How to avoid the performance impact of large ETS-based queries?

Hi,

I’m writing a service in which each transaction starts with the system returning a “catalog” of available products to each caller/client. There are more than 1K products and 11 different of these catalogs. Each product contains a series of IDs, name and descriptions in two languages, multiple flags, and other data. In other words, the size of each catalog is considerable.

Given the frequency in which the catalogs are used, I thought to load them into ETS tables for quick access. However, I found the following article:

https://medium.com/@jacob.lerche/using-constant-pools-to-speed-up-your-elixir-code-c527d533c941

The author suggests using a macro when the size of the data is too large for ETS. However, he doesn’t provide an idea as to how much is too much data. And, using macros implies having to recompile every time the data changes. This might be OK, but I prefer to avoid it if possible.

Does anyone has found this issue before? Do you know when the size of the data becomes an issue for ETS?

I plan to do some load testing with the ETS based solution. Any other suggestion?

Thank you

@evadne did a presentation at this year’s ElixirConfEU where she benchmarked ETS.
The video isn’t up yet, but here are her slides and the demo repository:

1 Like

Thank you. I didn’t see any reference to my specific case, but the set of references at the end of her presentation seem very useful. I find:

in particular, very interesting. It’s a hybrid approach that will allow me to keep using ETS but dynamically produced an Erlang module for “reads”. I’ll play with it.

Thanks again

I plan to do some load testing with the ETS based solution. Any other suggestion?

That’s probably the best approach …

Also providing a sample of your data and the planned access patterns would be useful in case you run into performance problems.

1 Like

Hey @Cruz. Does each transaction load the entire catalog or just specific items within it? Specifically, the article is talking about how the copying penalty happens when the items you want to look up are themselves very large, not necessarily when the whole table is large. If the whole ets table is large but each item is small, and you only want a few items, those are the only items that are copied.

These days however if it’s a very constant sort of thing I’d look at using http://erlang.org/doc/man/persistent_term.html You get basically the same performance and copying characteristics without having to deal with macros.

7 Likes

Hi Ben,

Thank you. I had completely forgotten about persistent_term. That seems to be the optimal solution since I’m just trying to avoid the copy of the data.

To answer your question, I have to support both type of operations. As a first step, the appropriate Catalog will go back to the client in full - that’s all 1K products. Then, they will select from that catalog some products, and the system will have to individually access them on each subsequent transaction. For this second type of transactions ETS is great, but I was worried about the first type.

I’ll proceed with the benchmark, but I now have plan B :grinning:

Many thanks!

@Cruz There’s a final option here which is to treat the catalog like a file and put it on a CDN with appropriate cache headers. If it changes rarely and clients are of the type that can cache values locally then in an optimal world they shouldn’t even be reretrieving it all that often.

2 Likes

I’m usually the first person to discourage ETS and use Mnesia from the get go because most application evolution would be distributed in the following phase.

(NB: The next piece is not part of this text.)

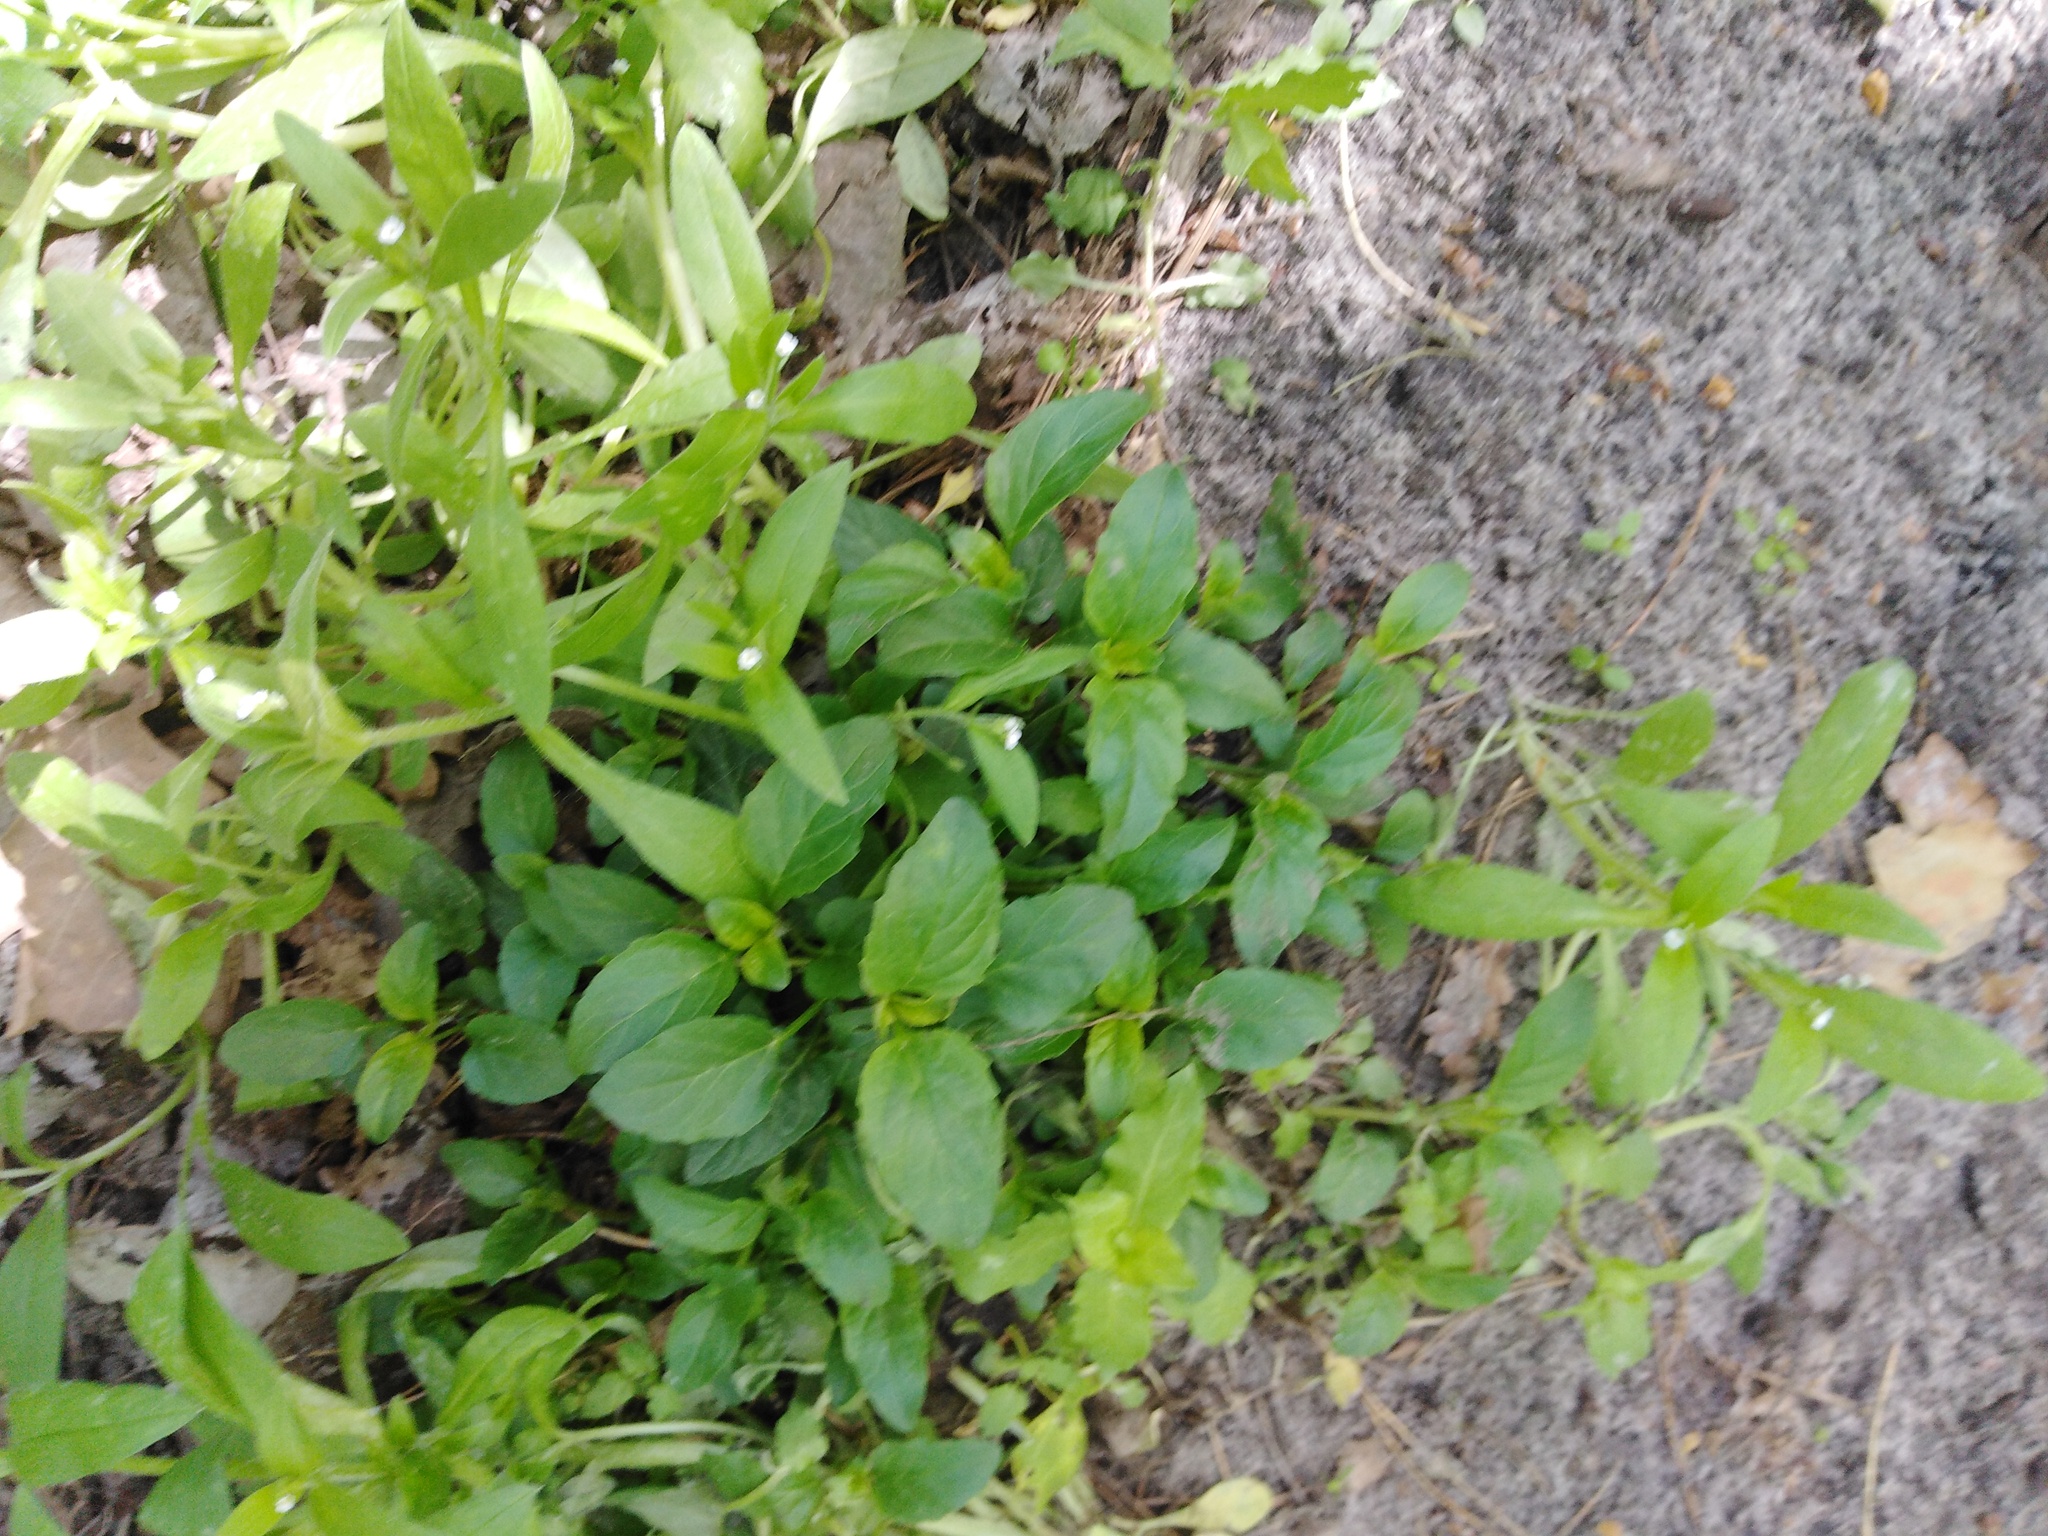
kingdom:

However, sticking with ETS I have found that, all things equal, its performance is greatly bounded by OS with Linux > Solaris > Windows (in 2014) with table sizes going past 3.5GB. Unfortunately I haven’t done any performance tests recently.

In one project we ditched ETS in favor of loading the data in modules. Our use case allowed very clear separation of the data. E.g. loading from a static data source we had ModuleBookOne, ModuleBookTwo etc which rarely changed. We then compiled and distributed the modules as per normal. Doing a distributed load meant we could preload this module across our system without stoppage.

All in all, load testing would be your best bet. :slight_smile:

1 Like

That’s also a good idea, but for the moment, I like that the Erlang team provided a solution for this. It will allow me to keep the solution self-contained

1 Like

Hey there, author of the article here. Ben already gave very comprehensive answers, I’ll just add a few points as to when to use constant pools

  1. Large data that needs to be read by a lot of processes. If it’s just a handful of processes, you might be better off with ETS or something else, unless the data is gigantically large
  2. Data that still needs to be updated regularly, but infrequently compared to the reads

I should note that compilation of a module with static data is actually deceptively fast especially if you use Module.create/3.

I should also point out that binary data benefits from reference counting. IIRC, if the binary is 64 bytes or greater only a reference to it is copied over to a process. Just another thing to possibly consider if it fits your needs.

5 Likes

I saw the mention of :persistent_term, so I’d like to underline that dynamically compiling modules with static data now that we have :persistent_term is in almost all of the scenarios going to be slower and will do more operations than using :persistent_term. I’d consider that technique to be largely obsolete now.

5 Likes

Hi Michal,

Yes, I’ll definitely use :persistent_term, if ETS becomes to slow for the “large data” query. Actually, I read somewhere that even the Discord team stopped using their FastGlobal library in favour of plain ETS. So, perhaps I don’t need any optimization either.